The I-V characteristics of a solar cell change significantly with the time of day because the intensity of sunlight — measured as irradiance in W/m² — varies from sunrise to sunset. Understanding this variation is essential for designing real-world solar energy systems.
At peak noon, irradiance reaches its maximum of approximately 1000 W/m² under Standard Test Conditions (STC). The I-V curve sits highest on the current axis, Isc is maximum, and the solar cell delivers its greatest power output. This is the reference condition used to rate solar panels.
During morning and evening (low irradiance, around 100–200 W/m²), photocurrent drops proportionally. The I-V curve shifts downward — Isc is much lower while Voc decreases only slightly. As a result, power output is a small fraction of peak noon output.

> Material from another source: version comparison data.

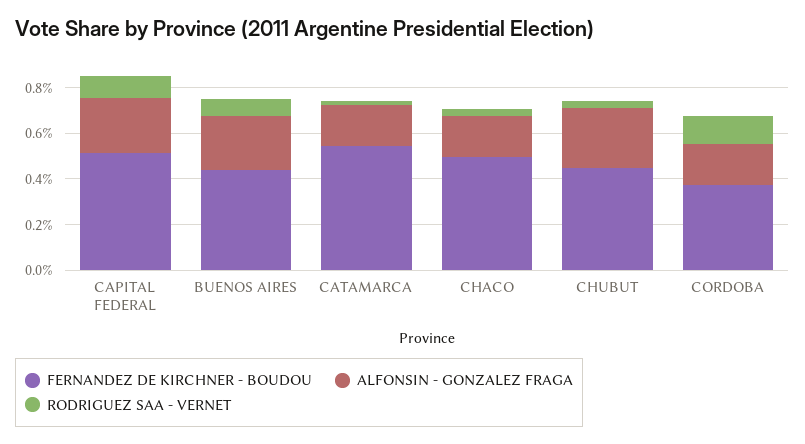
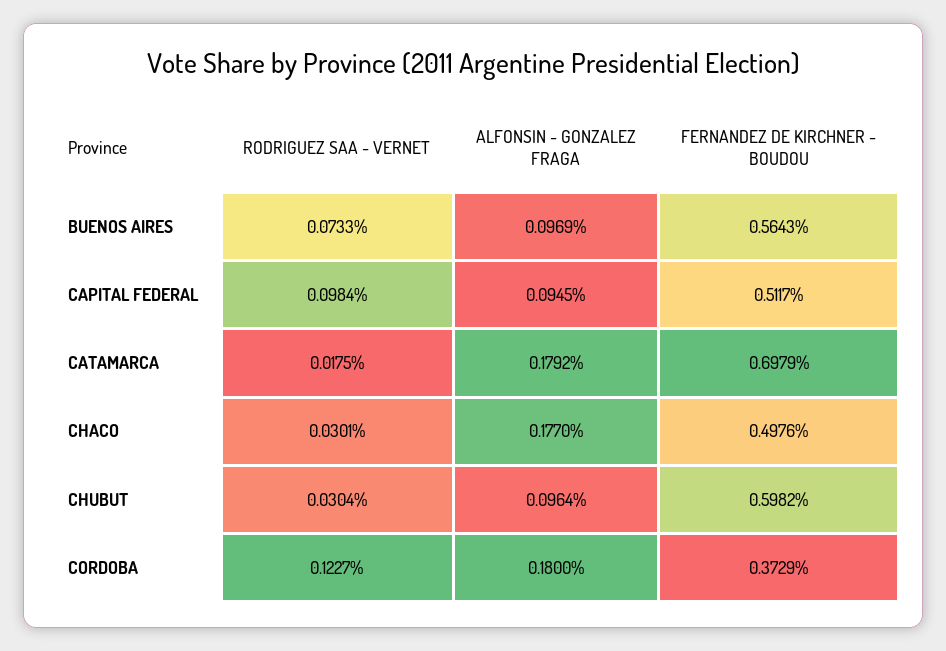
  {
    "FERNANDEZ DE KIRCHNER - BOUDOU": {
      "CAPITAL FEDERAL": 0.5117,
-     "BUENOS AIRES": 0.45,
+     "BUENOS AIRES": 0.5643,
-     "CATAMARCA": 0.55,
+     "CATAMARCA": 0.6979,
      "CHACO": 0.4976,
-     "CHUBUT": 0.45,
+     "CHUBUT": 0.5982,
      "CORDOBA": 0.3729
    },
    "ALFONSIN - GONZALEZ FRAGA": {
-     "CAPITAL FEDERAL": 0.25,
+     "CAPITAL FEDERAL": 0.0945,
-     "BUENOS AIRES": 0.25,
+     "BUENOS AIRES": 0.0969,
      "CATAMARCA": 0.1792,
      "CHACO": 0.177,
-     "CHUBUT": 0.25,
+     "CHUBUT": 0.0964,
      "CORDOBA": 0.18
    },
    "RODRIGUEZ SAA - VERNET": {
      "CAPITAL FEDERAL": 0.0984,
      "BUENOS AIRES": 0.0733,
      "CATAMARCA": 0.0175,
      "CHACO": 0.0301,
      "CHUBUT": 0.0304,
      "CORDOBA": 0.1227
    }
  }

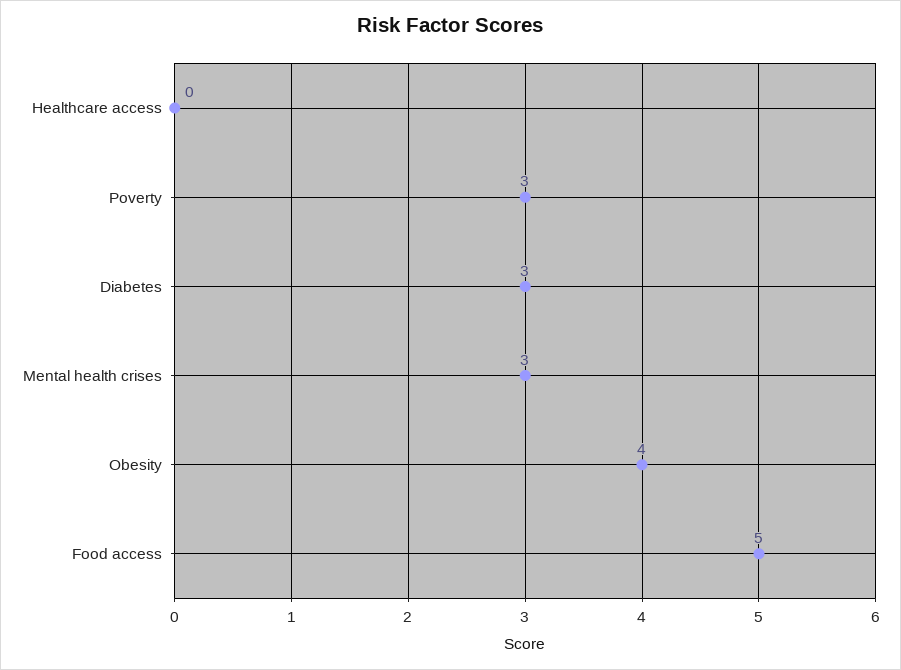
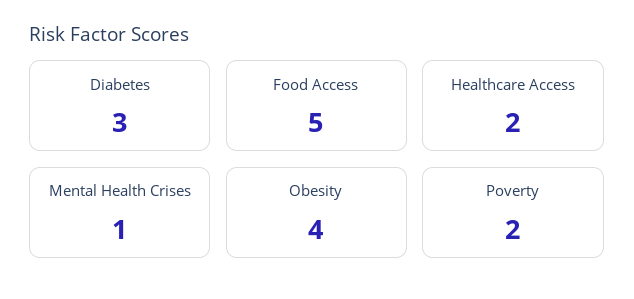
  {
-   "Healthcare access": 0,
+   "Healthcare access": 2,
-   "Poverty": 3,
+   "Poverty": 2,
    "Diabetes": 3,
-   "Mental health crises": 3,
+   "Mental health crises": 1,
    "Obesity": 4,
    "Food access": 5
  }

On overcast or cloudy days (irradiance ~400 W/m²), the solar cell still produces meaningful power — roughly 30–40% of its peak capacity. Diffuse light from clouds still carries enough photon energy to generate photocurrent, which is why solar panels continue generating electricity even under cloud cover.
At night, with zero irradiance, no photocurrent is generated. The solar cell produces no output and behaves as a passive diode element in the circuit.
The I-V characteristics of a solar cell are a core topic in the Chemistry for Renewable and Clean Energy course under the Kerala University Four Year Undergraduate Programme (FYUGP). Students studying photovoltaics need to understand how the I-V graph is generated, what each parameter means physically, and how environmental conditions like light intensity and temperature affect solar cell performance.
This interactive simulation allows FYUGP students to visualize the I-V curve and P-V curve in real time across different irradiance conditions — making abstract concepts from the syllabus tangible and easier to retain for examinations.